The Budhigandaki Hydroelectric Project Development Committee (BGHPDC) has complained at the delay in getting its environmental impact assessment (EIA) okayed after the Ministry of Energy took nearly 10 months to give the go-ahead even though it’s supposed to help expedite hydropower development.
The EIA has now been sent to the Ministry of Population and Environment for its approval. The Cabinet recently decided to slash the processing time for the EIA from 126 days to 40. Lengthy paperwork has often been blamed for the slow implementation of development projects in recent years.
Speaking at the parliamentary Agriculture and Hydro-Resource Committee on Friday, BGHPDC Chairman Laxmi Prasad Devkota blamed the Energy Ministry for being indifferent to moving the project forward.
“The construction of the project has been held up as the ministry delayed carrying out the official procedures besides failing to appoint an adequate number of experts for the project,” he said.
Devkota said they had asked the ministry for a team of experts to coordinate and decide the project’s modality and alignment. “We have been reporting to the ministry every four months, but it has not been taking our plea seriously.”
The Energy Ministry explained that it had failed to mobilise manpower due to a shortage of experts among its staff.

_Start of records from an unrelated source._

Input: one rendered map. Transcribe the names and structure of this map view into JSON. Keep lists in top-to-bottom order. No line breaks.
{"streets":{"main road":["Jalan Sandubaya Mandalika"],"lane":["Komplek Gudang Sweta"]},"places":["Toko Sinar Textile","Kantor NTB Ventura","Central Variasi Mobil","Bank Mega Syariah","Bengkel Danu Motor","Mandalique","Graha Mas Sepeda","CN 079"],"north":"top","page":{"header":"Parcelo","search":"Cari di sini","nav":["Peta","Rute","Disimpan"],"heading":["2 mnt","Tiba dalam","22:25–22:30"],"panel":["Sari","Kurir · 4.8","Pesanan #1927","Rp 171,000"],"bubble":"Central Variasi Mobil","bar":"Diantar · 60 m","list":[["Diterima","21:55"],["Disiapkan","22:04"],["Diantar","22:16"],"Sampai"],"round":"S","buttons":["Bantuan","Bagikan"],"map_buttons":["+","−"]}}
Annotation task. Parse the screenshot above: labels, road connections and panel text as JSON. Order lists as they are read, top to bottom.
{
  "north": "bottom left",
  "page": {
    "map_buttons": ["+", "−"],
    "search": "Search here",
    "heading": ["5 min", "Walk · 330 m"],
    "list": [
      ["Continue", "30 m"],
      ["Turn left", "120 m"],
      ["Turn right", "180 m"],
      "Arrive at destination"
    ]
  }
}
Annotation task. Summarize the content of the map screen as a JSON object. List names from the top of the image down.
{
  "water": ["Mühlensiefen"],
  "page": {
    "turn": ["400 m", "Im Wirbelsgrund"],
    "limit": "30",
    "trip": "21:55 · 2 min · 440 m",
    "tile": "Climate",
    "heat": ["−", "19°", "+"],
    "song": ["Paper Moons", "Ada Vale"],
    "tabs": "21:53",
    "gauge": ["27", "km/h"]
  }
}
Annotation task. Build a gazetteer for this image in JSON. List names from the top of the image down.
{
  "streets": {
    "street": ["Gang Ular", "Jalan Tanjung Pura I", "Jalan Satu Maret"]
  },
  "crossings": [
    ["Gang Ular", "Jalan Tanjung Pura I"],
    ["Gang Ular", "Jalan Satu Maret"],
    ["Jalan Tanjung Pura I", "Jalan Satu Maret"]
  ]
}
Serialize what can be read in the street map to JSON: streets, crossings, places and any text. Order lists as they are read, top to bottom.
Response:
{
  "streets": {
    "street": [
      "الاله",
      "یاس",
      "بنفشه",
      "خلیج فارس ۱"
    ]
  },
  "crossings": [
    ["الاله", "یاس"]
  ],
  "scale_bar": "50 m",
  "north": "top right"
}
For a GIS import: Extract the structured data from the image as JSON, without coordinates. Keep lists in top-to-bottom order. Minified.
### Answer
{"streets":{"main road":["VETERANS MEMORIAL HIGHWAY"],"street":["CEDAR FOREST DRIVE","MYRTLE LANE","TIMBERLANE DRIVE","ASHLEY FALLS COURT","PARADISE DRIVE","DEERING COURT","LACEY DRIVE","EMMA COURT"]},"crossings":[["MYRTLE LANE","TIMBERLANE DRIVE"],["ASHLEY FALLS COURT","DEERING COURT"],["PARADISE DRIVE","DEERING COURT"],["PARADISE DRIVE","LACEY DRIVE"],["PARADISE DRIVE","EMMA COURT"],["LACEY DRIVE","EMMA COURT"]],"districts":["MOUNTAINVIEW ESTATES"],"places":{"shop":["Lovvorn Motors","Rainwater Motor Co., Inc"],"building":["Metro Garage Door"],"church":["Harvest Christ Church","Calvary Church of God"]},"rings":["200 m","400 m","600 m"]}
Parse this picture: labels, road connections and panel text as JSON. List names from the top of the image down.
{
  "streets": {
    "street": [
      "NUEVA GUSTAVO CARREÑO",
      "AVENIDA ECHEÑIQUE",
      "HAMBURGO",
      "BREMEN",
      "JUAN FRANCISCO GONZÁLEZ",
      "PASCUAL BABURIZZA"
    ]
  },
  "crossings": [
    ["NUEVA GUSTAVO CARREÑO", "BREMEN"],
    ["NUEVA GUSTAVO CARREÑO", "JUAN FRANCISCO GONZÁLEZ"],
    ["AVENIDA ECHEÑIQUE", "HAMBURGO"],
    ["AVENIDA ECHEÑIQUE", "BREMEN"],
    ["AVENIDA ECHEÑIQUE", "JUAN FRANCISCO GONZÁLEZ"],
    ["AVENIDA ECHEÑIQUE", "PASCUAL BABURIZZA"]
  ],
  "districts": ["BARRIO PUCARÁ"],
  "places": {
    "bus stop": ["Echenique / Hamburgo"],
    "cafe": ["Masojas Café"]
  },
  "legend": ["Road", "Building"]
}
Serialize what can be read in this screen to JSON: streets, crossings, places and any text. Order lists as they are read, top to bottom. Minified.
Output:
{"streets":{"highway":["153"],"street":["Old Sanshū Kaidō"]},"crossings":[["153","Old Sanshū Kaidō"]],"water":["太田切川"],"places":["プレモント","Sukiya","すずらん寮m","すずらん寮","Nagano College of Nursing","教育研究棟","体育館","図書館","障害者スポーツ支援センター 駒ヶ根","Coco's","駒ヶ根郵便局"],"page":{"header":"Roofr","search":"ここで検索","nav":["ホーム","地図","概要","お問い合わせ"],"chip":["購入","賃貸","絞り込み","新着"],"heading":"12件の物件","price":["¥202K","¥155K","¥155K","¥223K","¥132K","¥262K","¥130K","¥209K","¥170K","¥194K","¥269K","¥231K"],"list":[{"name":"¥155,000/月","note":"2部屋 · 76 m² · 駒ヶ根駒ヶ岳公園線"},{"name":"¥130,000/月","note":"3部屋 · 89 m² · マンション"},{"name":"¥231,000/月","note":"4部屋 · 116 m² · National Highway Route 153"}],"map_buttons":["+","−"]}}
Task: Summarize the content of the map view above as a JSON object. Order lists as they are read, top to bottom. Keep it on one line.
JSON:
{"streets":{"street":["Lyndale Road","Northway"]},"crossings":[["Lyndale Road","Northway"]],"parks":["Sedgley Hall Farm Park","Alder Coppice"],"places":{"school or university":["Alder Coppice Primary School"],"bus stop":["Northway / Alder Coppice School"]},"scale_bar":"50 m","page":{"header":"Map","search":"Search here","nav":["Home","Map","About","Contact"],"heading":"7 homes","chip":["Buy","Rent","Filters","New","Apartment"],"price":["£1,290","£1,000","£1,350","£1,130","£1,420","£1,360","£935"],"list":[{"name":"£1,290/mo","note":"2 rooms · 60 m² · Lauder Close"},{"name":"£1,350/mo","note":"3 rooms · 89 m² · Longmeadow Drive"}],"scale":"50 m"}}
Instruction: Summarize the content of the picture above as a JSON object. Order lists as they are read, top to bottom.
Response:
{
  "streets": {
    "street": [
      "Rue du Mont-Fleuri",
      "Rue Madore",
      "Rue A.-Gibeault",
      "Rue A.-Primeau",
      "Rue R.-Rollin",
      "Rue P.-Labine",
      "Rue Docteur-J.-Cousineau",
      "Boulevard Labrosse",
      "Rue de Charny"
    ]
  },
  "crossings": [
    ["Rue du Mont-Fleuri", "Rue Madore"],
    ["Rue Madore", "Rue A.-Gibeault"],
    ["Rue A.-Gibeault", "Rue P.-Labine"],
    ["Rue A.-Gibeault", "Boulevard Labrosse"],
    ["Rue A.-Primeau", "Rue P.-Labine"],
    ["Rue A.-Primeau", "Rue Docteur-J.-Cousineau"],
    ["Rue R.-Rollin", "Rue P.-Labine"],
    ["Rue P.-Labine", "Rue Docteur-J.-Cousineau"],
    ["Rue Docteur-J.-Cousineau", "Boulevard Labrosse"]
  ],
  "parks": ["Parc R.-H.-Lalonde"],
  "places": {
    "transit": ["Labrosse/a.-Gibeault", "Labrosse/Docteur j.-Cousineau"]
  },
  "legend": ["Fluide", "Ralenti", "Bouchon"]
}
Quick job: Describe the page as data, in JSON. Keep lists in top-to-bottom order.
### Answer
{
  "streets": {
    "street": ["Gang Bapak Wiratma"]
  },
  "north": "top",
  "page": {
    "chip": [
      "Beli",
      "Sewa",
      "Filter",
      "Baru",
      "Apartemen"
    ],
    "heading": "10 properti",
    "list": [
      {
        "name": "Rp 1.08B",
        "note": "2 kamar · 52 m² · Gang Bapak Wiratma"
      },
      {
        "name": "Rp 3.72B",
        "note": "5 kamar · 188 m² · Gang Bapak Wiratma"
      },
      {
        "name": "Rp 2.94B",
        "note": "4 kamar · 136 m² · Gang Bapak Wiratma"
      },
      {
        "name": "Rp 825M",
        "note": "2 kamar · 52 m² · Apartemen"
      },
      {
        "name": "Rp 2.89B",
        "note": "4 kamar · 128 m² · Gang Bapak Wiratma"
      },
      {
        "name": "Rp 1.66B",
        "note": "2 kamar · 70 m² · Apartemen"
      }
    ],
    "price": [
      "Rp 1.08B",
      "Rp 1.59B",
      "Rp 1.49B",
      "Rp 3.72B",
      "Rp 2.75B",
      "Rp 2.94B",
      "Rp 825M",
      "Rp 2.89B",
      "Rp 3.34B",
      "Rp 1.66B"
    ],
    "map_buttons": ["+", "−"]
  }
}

Spokesperson for the ministry Sanjay Sharma said a proper government policy was needed to produce experts in the sector. The 1,200MW Budhigandaki project is expected to cost Rs250 billion. According to the BGHPDC, only Rs94.54 million or 2.8 percent of the Rs3.37 billion budget allocated for this fiscal year has been spent as of mid-May. The project has been in limbo after the government failed to come up with a clear policy regarding the distribution of compensation payment for the land acquired from locals.
According to the committee, 28 km of the project’s roads face inundation during the rainy season that could hamper the construction work. Meanwhile, there has been no progress in the distribution of compensation due to delays in the valuation of the land acquired.
The Energy Ministry said it had asked the Finance Ministry to allocate adequate funds to move the project forward.
Sharma said they had demanded Rs43 billion from the government for the next fiscal year. “We will use the money to distribute compensation to landowners.”
Lawmakers said that the government should move ahead with compensating people for their land.
Member of Parliament Keshab Thapa said the local people had been prevented from using their land for the last four years as the project had been moving very slowly.
Lawmaker Rajendra Pandey said the local people were ready to surrender their land to the project if they were paid reasonable compensation on time.
“Besides, the government should finalise the financial modality of the investment,” he said.
Meanwhile, the Finance Ministry has declared that the government will not allow the project to languish due to budgetary issues. “The government has been providing funding as demanded by the project,” said Damodar Regmi, joint secretary at the ministry.
Regmi stressed the need to develop a proper mechanism to spend the allocated budget. According to him, the government has been discussing adopting a suitable financial modality to manage investment for the project.
Allocate funds for land compensation: Panel
KATHMANDU: The Parliamentary Agriculture and Hydro-resource Committee on Friday directed the government to allocate sufficient budget to distribute at least 50 percent of the compensation to owners of land to be acquired by the Budhigandaki Hydroelectric Project. The committee said the delay in the project is mainly due to land compensation issues. The committee also asked the Ministry of Population and Environment to give approval to the project’s EIA. It directed the project development committee to immediately conclude rehabilitation of the people from project construction site in coordination with National Reconstruction Auth-ority and Energy Ministry.